When I first read this article the other day, titled "New NASA Data Blow Gaping Hole In Global Warming Alarmism," I had a couple of thoughts. The central claim was:
NASA satellite data from the years 2000 through 2011 show the Earth’s atmosphere is allowing far more heat to be released into space than alarmist computer models have predicted, reports a new study in the peer-reviewed science journal Remote Sensing. The study indicates far less future global warming will occur than United Nations computer models have predicted, and supports prior studies indicating increases in atmospheric carbon dioxide trap far less heat than alarmists have claimed.

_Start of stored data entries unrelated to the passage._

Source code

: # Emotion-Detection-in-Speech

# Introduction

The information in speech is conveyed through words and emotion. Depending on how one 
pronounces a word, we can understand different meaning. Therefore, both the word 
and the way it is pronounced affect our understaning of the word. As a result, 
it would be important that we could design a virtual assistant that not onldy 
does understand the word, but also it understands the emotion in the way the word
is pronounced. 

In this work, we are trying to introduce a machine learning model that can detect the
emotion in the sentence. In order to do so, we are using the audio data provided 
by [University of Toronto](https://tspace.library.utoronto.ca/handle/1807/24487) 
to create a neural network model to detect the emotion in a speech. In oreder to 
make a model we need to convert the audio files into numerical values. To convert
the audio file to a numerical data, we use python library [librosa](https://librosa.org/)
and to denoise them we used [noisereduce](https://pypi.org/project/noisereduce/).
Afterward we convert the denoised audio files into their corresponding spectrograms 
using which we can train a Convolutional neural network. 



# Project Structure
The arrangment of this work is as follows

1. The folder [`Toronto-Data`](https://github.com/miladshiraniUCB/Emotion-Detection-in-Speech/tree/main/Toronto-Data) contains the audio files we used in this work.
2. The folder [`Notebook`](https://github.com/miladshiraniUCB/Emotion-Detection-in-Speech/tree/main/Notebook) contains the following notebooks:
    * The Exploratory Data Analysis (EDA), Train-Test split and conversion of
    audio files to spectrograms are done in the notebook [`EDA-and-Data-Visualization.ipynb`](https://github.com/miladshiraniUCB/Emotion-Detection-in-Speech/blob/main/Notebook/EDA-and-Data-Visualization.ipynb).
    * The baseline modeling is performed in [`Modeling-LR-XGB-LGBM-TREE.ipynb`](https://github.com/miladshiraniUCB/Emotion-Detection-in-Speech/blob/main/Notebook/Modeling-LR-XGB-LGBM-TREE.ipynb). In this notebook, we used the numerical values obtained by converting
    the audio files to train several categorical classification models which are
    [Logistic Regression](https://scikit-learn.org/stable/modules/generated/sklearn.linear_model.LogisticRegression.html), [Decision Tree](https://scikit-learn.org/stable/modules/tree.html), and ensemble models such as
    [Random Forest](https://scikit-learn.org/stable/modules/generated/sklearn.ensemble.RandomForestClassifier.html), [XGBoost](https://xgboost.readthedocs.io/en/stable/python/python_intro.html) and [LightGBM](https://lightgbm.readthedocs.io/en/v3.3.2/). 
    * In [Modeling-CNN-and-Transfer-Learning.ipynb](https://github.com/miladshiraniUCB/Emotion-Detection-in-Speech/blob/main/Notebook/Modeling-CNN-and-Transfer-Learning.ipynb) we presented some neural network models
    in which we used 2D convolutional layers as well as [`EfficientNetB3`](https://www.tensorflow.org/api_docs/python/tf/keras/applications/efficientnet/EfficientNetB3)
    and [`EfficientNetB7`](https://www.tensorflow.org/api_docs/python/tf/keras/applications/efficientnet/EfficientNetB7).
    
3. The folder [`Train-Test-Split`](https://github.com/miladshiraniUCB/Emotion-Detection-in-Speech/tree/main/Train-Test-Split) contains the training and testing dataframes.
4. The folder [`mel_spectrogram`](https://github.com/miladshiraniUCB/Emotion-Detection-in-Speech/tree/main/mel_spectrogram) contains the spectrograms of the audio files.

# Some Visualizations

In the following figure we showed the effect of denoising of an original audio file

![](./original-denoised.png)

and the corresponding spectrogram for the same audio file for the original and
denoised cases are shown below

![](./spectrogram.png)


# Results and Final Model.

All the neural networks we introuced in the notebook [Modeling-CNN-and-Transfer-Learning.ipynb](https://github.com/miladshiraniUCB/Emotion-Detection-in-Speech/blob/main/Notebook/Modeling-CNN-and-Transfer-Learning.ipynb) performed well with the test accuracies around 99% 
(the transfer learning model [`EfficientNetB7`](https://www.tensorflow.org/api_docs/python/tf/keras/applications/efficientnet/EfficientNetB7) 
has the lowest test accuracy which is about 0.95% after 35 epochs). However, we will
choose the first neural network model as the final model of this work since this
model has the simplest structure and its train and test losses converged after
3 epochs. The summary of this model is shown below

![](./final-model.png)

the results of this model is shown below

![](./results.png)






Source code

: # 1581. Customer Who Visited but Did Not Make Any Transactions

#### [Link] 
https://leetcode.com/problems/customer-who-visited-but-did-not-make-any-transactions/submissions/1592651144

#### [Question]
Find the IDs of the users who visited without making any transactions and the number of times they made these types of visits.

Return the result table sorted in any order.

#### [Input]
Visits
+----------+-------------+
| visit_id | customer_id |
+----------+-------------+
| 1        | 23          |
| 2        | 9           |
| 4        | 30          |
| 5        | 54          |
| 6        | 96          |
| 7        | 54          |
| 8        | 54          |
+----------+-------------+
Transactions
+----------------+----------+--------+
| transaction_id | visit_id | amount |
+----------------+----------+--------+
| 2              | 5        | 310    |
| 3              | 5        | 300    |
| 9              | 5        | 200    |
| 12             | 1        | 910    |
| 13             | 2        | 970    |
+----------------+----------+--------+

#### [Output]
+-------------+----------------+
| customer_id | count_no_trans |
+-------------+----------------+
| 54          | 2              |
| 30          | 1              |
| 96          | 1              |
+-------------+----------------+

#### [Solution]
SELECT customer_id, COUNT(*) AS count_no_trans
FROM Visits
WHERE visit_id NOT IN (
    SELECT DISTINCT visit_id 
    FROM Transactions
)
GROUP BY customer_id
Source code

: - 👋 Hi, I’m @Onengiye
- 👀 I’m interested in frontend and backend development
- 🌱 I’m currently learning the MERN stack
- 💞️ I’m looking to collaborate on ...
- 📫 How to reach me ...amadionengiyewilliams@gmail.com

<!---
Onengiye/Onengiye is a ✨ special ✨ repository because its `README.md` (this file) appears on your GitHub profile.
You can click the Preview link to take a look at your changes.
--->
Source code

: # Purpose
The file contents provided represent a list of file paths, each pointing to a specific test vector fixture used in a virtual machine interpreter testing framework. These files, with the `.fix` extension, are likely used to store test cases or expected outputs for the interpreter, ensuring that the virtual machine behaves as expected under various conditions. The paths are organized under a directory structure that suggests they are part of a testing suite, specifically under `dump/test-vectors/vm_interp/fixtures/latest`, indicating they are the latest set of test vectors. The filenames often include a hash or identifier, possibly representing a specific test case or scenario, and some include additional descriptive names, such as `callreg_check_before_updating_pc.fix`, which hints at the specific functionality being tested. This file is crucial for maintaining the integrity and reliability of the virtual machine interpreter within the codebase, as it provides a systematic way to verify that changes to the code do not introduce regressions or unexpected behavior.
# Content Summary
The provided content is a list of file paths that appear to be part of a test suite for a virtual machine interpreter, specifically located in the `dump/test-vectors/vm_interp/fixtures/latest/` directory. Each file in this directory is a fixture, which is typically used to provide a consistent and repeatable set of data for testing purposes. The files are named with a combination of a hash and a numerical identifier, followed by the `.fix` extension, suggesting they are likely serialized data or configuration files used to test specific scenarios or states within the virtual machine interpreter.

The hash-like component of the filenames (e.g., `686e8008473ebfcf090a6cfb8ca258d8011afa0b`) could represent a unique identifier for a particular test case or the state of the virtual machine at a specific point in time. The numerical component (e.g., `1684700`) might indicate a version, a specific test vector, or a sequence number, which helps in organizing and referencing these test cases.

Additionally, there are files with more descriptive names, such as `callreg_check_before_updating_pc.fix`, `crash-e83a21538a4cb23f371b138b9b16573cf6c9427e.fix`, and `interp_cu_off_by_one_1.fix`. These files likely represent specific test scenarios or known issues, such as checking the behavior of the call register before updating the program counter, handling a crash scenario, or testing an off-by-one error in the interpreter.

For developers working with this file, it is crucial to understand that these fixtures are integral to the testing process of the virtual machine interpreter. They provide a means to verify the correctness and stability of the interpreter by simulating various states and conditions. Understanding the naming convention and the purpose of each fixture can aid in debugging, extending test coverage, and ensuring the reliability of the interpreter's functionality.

Among my thoughts were, 1) Well, this is in Forbes Magazine, hardly a bastion of scientific realism. 2) I wonder who this Spencer guy is (the author of the reported study. 3) If it's true, it's significant. 4) Either way, the right-wing scream machine will be all over it. 5) Given what I've read for the past decades, I'm betting it's not what it seems. 6) If I'm wrong -- if it's all wrong --I'll be really at sea.
So -- hang onto your hats! -- it turns out author Spencer has a bit of a credibility problem:
The first author of this work is Roy Spencer — one of the extremely few climate scientists who denies human-caused climate change, so more on him in a moment — and his work has been shown to be thoroughly wrong by mainstream climate scientists.
Stephanie Pappas at LiveScience contacted several climate scientists about Spencer’s paper, and their conclusions were quite harsh. They say Spencer’s model is "unrealistic", "flawed", and "incorrect". As ThinkProgress points out, a geochemist has shown that Spencer’s models are irretrievably flawed, "don’t make any physical sense", and that Spencer has a track record in using such flawed analysis to draw any conclusion he wants.
[UPDATE: RealClimate now has a post tearing apart the science and methodology of Spencer's paper as well.]
And given the above, the following was predictable:
... Spencer is a big supporter of Intelligent Design. ... Heck, even a conservative judge ruled it to be [bogus] in the now-famous Dover lawsuit. Anyone who dumps all of biological science in favor of provably wrong antiscience should raise alarm bells in your head, and their claims should be examined with an even more skeptical eye.
Guess we'll be seeing the admissions of error on the right-wing blogs and Fox "news" any minute now.